07-17-2017 01:54 AM
Hello. I did a linear regression analysis on my 42.000 data (online contest results) and after the model building and the model performance calculation, some of my variables turned out to be highly siginificant (4 stars in the tabular view of the model). The p-values were 0,000 for these variables. But then we looked at the squared correlation, and this was low: 0,013. I don't quite understand this contradiction. How can variables be highly significant in predicting the target variable, and the correlation value be very low at the same time? How should I interpret this? Thx in advance!
07-17-2017 07:05 AM
07-17-2017 09:15 AM
Those metrics are really measuring two different theoretical quantities, and thus it is possible to have the problem you describe, even if your predictors are not suffering from multi-collinearity. This is one of the reasons that the entire p-value approach to measuring model effectiveness has come under significant criticism from the Bayesian wing of statistics, because the conventional use and interpretation of p-values can lead to some fairly confusing outcomes.
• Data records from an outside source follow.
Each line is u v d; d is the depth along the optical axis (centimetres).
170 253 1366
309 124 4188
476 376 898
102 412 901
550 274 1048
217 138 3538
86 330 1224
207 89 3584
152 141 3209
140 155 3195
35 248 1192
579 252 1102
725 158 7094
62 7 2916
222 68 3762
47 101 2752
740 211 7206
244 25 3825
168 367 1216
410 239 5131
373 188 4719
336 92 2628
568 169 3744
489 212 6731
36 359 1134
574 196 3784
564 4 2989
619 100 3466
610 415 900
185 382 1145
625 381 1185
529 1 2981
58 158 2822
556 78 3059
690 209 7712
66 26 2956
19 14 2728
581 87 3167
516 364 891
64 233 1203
In classical interpretation, the p-value is a measure used to evaluate the null-hypothesis (how likely is the observed effect to be seen across repeated samples given the truth of no effect), given the underlying assumptions about the shape of the distributions being sampled (normal, non-heteroschedastic, etc.). Thus, because of the properties of thsoe distributions, with very large sample sizes, it is possible to get low p-values for a large number of effects, even if those effects are actually quite small, and the overall model fit is quite poor (as evidenced by your low R2). In the era of big data, this problem has become even more commonplace, and thus the criticisms of this approach to model building and interpretation have gained ground.
Personally I would focus more on the outcomes of the model and its potential use in the actual business case and less on the p-values of individual coefficients---or switch to a modeling approach that is not primarily based on interpreting p-values at all.